I pull into the driveway, trying to talk myself into calming down. I grab the diapers and the other bags and walk into the house. Andrew meets me at the door with a finger over his mouth, trying to keep me quiet. And then he wraps his arms around me and gives me an uncharacteristic hug. I stand there awkwardly, with bags in my hands, waiting for him to let go.

He pulls back, and I can’t help but laugh. “Tough day?” I whisper, as he follows me into the kitchen.

“Jesus Christ, my son is already trying to kill me.” He braces himself on the kitchen island. I grab the diapers and hold them up in the air. “Thanks, saved me a trip.”

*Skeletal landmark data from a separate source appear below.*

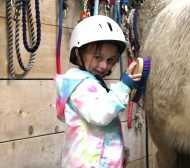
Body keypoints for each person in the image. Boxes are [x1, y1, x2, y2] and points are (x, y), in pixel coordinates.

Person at [55, 15, 142, 168]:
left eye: (110, 60)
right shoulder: (79, 85)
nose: (104, 66)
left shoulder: (94, 84)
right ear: (77, 53)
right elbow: (100, 114)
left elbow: (103, 130)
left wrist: (120, 152)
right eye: (98, 57)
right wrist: (124, 86)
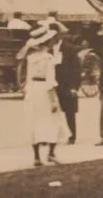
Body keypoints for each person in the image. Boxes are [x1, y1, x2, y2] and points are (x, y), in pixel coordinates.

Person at [22, 25, 70, 167]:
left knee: (34, 121)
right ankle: (51, 153)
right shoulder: (48, 59)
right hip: (43, 91)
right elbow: (50, 81)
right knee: (53, 120)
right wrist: (53, 100)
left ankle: (36, 156)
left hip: (32, 90)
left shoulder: (30, 58)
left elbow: (28, 77)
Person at [53, 29, 82, 144]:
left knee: (69, 112)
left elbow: (76, 68)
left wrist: (75, 86)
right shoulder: (49, 49)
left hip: (67, 84)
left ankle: (72, 135)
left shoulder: (69, 48)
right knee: (52, 111)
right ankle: (52, 136)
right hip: (53, 84)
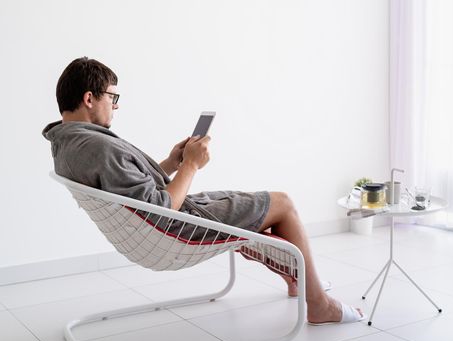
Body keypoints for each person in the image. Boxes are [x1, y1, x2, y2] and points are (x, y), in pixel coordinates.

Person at [43, 57, 365, 325]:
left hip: (157, 226)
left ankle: (298, 281)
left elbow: (129, 190)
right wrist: (191, 166)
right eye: (112, 98)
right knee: (283, 203)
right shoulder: (98, 146)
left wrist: (171, 162)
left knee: (257, 209)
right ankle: (319, 304)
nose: (115, 106)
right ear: (89, 98)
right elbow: (161, 206)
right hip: (176, 228)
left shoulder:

“You almost got called out there anyway, because I was this close to killing Katie Carter on aisle five.” I pull my finger and thumb an inch apart. “I think I have to get out of this town before the lynch mob starts marching down the street with pitch forks and torches.” I roll my eyes.

“That’s it. I’m not going to let them do this to you.”

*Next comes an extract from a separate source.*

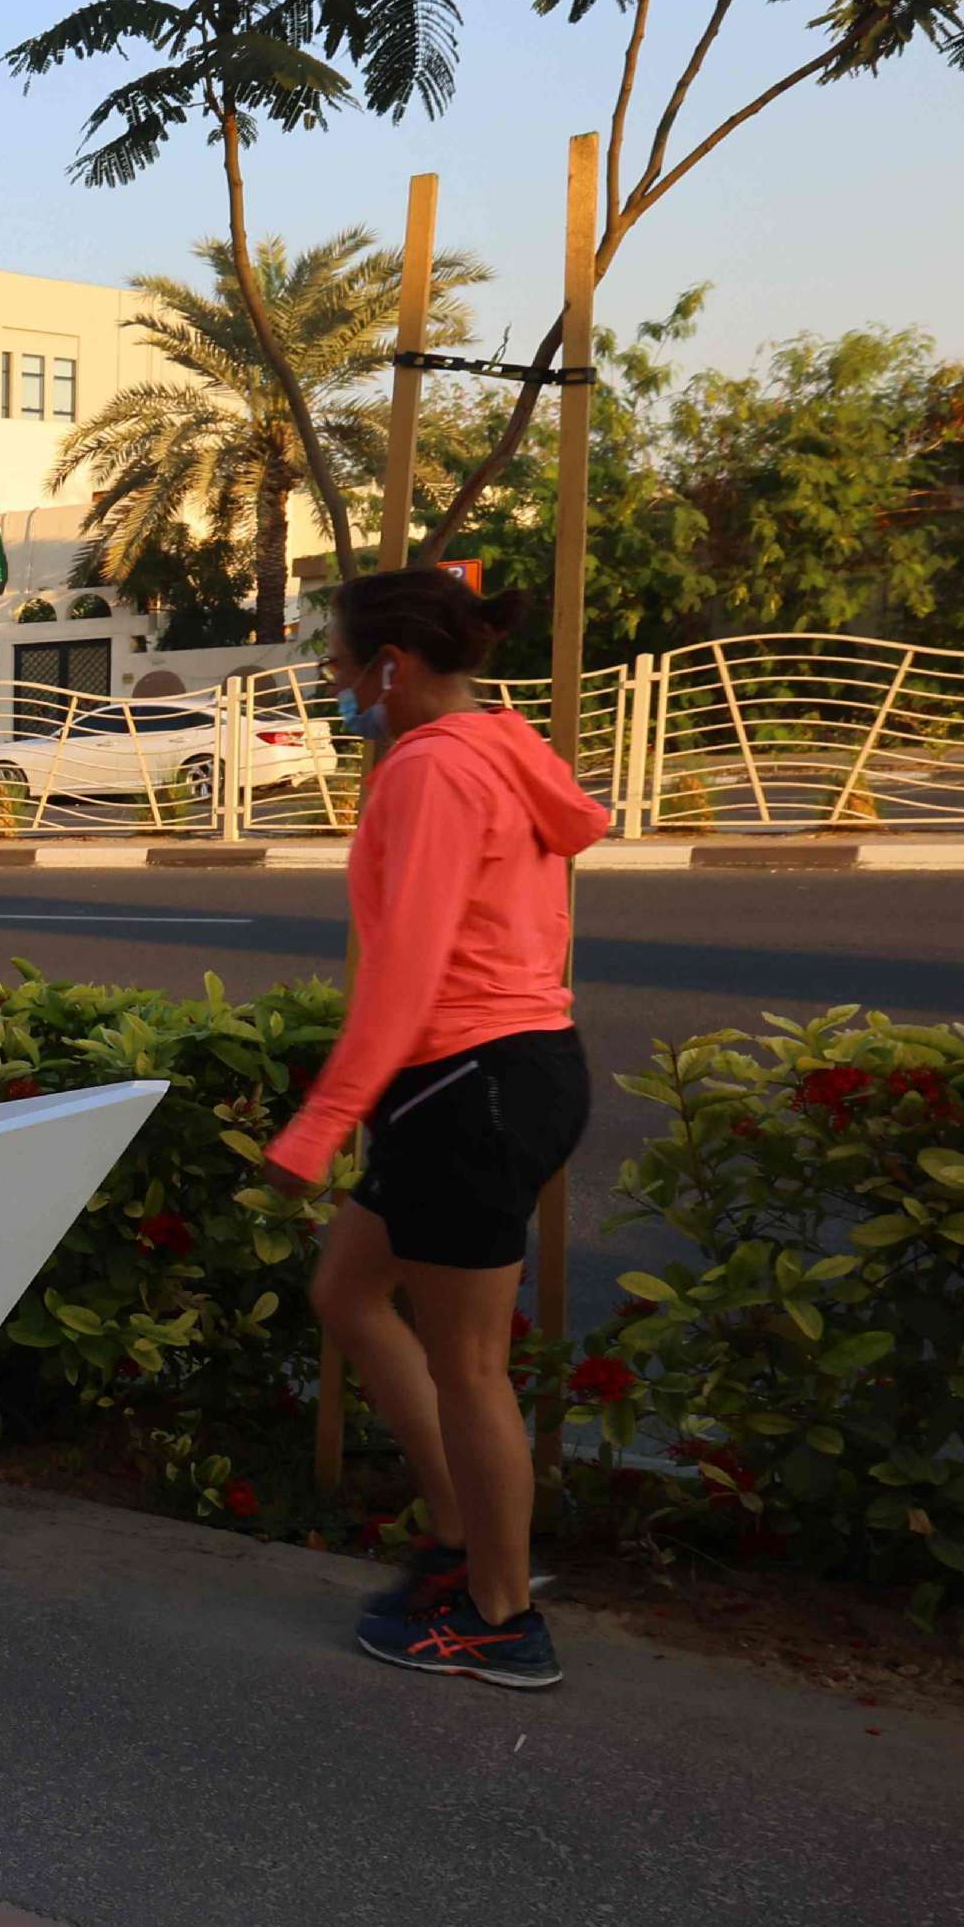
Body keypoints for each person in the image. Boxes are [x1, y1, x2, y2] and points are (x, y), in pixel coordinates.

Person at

“It’s fine,” I say, waving it off. “Where’s Trey?”

Mary-Beth walks into the kitchen bouncing on her toes and taking big steps, Trey is on her shoulder wrapped in a blanket. “I’ve been doing this for the past hour. It’s the only thing that makes him happy right now. He’s almost out,” she says, clearly tired. Her hair is messily pulled up, and she looks exhausted.

“Can I try?” I ask, and MB practically shoves him into my arms.

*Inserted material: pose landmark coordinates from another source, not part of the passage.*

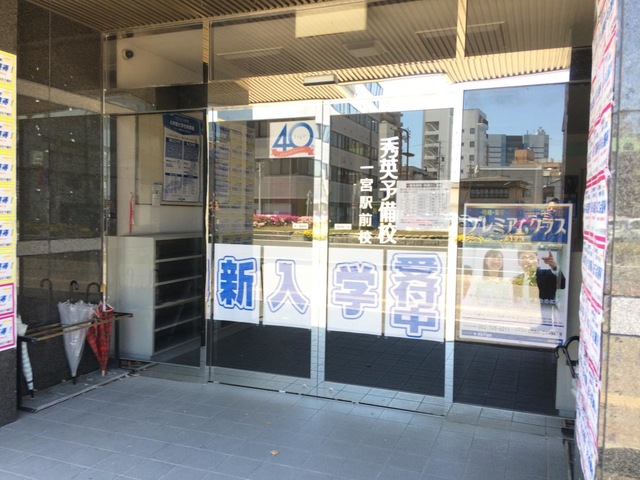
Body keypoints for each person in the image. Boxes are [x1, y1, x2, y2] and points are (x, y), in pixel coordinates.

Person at [512, 248, 566, 326]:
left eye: (531, 257)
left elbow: (562, 284)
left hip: (543, 322)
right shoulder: (516, 279)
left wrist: (555, 267)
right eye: (523, 258)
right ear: (518, 262)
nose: (528, 260)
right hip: (521, 321)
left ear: (537, 261)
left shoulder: (546, 275)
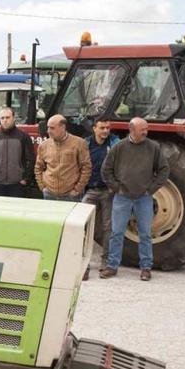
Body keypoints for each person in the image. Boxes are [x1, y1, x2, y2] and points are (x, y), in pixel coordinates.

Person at [100, 117, 169, 281]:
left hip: (143, 198)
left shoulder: (153, 148)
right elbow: (106, 170)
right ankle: (112, 266)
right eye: (142, 129)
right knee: (116, 233)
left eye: (146, 129)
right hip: (122, 198)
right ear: (132, 130)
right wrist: (117, 188)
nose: (146, 132)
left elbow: (164, 170)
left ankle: (146, 268)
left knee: (145, 234)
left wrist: (151, 189)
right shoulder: (119, 147)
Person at [81, 117, 120, 280]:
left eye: (108, 128)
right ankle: (84, 265)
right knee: (82, 225)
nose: (105, 131)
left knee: (108, 228)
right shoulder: (86, 144)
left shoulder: (114, 144)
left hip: (108, 191)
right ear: (94, 129)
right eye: (102, 128)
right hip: (90, 190)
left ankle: (106, 263)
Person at [35, 115, 92, 201]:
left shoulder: (79, 143)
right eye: (48, 128)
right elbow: (38, 168)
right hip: (49, 194)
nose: (48, 131)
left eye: (52, 128)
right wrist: (42, 187)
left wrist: (77, 189)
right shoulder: (44, 146)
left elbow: (86, 167)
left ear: (63, 127)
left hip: (71, 195)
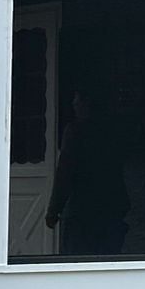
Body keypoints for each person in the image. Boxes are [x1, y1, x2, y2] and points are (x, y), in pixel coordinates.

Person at [45, 89, 130, 256]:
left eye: (78, 99)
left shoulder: (76, 132)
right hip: (111, 208)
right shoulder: (115, 130)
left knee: (79, 261)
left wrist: (54, 210)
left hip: (83, 211)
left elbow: (65, 172)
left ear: (87, 103)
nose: (74, 104)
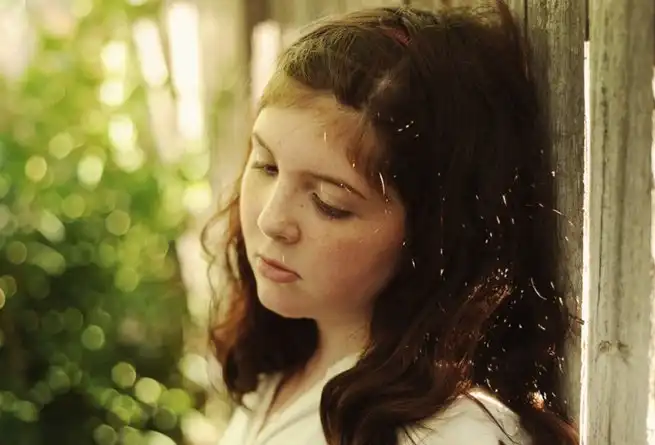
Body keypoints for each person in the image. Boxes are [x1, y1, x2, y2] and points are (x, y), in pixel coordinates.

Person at [206, 1, 580, 444]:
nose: (272, 220)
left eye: (329, 203)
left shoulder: (450, 433)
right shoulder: (288, 359)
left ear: (433, 234)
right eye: (266, 166)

“Yes! Please!” She takes a seat.

I cradle him in my arms and begin bouncing, mimicking what MB was doing. His lids are heavy, and I watch as he falls asleep to the rhythmic movements. “He’s so perfect.” I look up at them. They sleepily gaze at one another, and my heart feels like it’s going to explode. Seeing my brother and MB this happy is everything.

“What did I hear you saying about Katie?” MB asks.

I walk into the living room and sit in the recliner chair that our dad used to read his morning paper in. No one really sits here anymore but being in this chair with Trey feels right. Andrew throws himself back on the couch, and MB lays down, resting her head in his lap.

“Spill it,” MB demands.

I tell them about Max coming on to me, about Traveler holding him against the wall, and Rick the next morning. I tell them about Katie and the rumors. About my employees leaving. And as I speak, I start to realize that I just don’t care. That strangely enough, the whole world could be against me, and trying to take me down, and it all seems so trivial. I have a love that defies all logic, and I’m holding my nephew in my arms. What does anything else matter?

“Where is Traveler, anyway?” Andrew asks. “I would like to personally thank him for kicking Max’s ass. Been wanting to do that for a while myself.” MB nods her head in agreement.

“He will be back soon.” I close my eyes and think how I can’t wait for that moment to be here, and terrified of the danger it brings.